The chair held the patient’s arms, legs, body, and head in a state of total immobility, which was intended to lower the patient’s pulse and relax the muscles.

Tranquilizer chair at Glore Psychiatric Museum
Tranquilizer chair

While the patient was confined to the chair, Dr. Rush would perform various treatments, such as bloodletting or placing the patient’s feet in scalding hot water while ice was applied to his or her head.

Hallaran’s Swing

In 1818, Dr. Hallaran was a physician in Ireland who developed a new version of “the swing” to treat mental patients.

In this revolving swing, the patient sat in the swing and was spun at the rate of 40 to 100 turns per minute.

Centrifugal force forced blood to the patient’s brain which caused intense anxiety, false sensations, fear of suffocation, nausea, vertigo, vomiting, and more. Patients were put in either a seated or laying down position.

Patients in either a seated or laying down position in Hallaran's Swing
Patients in either a seated or laying down position in the swing
The Whirling cage
The Swing

The medical thinking at the time was that the swing’s use would help delirious, melancholic, obstinate, and uncooperative mental patients to train them to be obedient to prescribed rules of the time.

Electroencephalogram (EEG)

As the mental health field progressed, researchers looked for new and improved ways to understand and treat mental health patients.

At the University of Iowa, British born medical engineer Harold Shipton served as one of the pioneers of the electroencephalogram (EEG) field and its use in mental health.

Shipton believed that the study of small electrical changes in brain activity would aid in understanding of brain function.

EEG patient display at Glore Psychiatric Museum
EEG patient

Shipton made an astute observation about our understanding of the brain.

In 1975, he wrote, “to understand the functioning of the brain is perhaps the ultimate human challenge. It could be said that the brain is the only system complex enough to ponder its complexity.”

Early Tranquilizers vs Modern Tranquilizers

The Glore Psychiatric Museum makes an excellent point about tranquilizers with its images of early tranquilizers vs modern day tranquilizers.

In earlier times in psychiatric treatment, tranquilizers took the form of handmade clubs, which were used at the St.
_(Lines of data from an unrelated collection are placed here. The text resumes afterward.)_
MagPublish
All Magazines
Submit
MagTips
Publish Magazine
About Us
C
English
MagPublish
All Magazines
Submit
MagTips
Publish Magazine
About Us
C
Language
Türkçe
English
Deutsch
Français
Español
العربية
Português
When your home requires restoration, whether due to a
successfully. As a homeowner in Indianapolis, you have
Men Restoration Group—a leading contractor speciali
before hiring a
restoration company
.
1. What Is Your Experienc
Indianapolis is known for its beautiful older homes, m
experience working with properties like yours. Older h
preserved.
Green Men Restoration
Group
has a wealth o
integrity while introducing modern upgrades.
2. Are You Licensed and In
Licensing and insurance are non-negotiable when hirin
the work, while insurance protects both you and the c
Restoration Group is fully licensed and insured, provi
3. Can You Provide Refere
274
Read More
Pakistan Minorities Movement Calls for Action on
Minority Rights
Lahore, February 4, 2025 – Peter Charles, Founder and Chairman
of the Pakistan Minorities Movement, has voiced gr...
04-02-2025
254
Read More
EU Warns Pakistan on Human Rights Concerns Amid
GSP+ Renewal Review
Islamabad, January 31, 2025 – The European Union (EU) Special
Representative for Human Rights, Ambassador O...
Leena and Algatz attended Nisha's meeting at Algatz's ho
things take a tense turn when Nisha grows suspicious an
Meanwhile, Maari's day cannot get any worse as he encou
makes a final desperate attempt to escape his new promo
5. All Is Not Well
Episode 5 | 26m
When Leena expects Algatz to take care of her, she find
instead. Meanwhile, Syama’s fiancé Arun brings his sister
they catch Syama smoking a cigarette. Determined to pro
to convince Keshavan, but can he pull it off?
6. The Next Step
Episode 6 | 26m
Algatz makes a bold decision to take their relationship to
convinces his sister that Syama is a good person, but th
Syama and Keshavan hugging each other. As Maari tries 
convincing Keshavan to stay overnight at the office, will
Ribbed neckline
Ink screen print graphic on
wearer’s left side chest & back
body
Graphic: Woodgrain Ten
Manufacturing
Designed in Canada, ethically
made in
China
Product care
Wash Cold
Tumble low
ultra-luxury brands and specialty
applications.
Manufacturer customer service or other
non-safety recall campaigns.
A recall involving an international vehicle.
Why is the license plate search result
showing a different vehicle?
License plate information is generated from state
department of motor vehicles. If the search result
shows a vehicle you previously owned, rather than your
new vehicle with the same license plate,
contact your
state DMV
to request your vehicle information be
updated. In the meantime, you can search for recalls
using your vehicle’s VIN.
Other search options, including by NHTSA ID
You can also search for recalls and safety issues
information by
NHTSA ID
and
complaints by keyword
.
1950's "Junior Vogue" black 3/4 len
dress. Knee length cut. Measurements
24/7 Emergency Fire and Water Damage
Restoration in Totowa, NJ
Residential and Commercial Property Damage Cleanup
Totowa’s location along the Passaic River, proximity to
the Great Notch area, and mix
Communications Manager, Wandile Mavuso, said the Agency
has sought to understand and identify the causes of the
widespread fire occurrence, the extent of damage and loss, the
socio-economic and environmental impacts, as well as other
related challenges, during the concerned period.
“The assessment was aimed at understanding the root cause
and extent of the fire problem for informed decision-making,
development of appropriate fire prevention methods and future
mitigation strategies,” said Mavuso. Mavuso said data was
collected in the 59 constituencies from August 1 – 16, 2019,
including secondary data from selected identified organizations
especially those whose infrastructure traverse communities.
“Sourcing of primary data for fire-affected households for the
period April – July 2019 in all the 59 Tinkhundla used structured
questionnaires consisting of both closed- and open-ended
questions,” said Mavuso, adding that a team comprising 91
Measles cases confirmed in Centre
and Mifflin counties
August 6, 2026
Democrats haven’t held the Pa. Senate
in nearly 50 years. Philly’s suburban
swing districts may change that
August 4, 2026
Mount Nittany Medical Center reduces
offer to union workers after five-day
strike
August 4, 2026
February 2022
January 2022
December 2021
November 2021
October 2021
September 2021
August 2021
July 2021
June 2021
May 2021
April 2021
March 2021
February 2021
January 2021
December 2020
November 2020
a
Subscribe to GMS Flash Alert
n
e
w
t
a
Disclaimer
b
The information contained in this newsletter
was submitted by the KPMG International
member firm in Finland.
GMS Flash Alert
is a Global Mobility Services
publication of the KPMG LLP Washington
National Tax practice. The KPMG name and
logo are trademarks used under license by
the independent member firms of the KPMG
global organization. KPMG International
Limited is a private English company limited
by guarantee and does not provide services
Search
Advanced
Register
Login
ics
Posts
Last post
Joseph State Hospital as recently as 1950. Nowadays, however, tranquilizers take the convenient pill form.

Early tranquilizers were handmade clubs
Early tranquilizers
Modern tranquilizers are pills
Modern tranquilizers

Location of the Glore Psychiatric Museum

The Glore Pyschiatric Museum is conveniently located near Highway 29 just north of Kansas City.

It’s in Missouri, but very near the border with Kansas.

If you’re roadtripping in the area, it’s an easy stopover point.

The museum has plenty of parking spaces and areas to turn around for large RVs. It even has designated parking for large RVs and buses.

Summary

The Glore Psychiatric Museum in St. Joseph made for an excellent stopover area while RV’ing across the country.

We spent several hours at the museum and it was a great place to stretch our legs while learning about how far the mental health field has progressed in the United States.

There’s plenty of RV parking and the museum is very easy to get to near the highway on the border with Kansas and Missouri.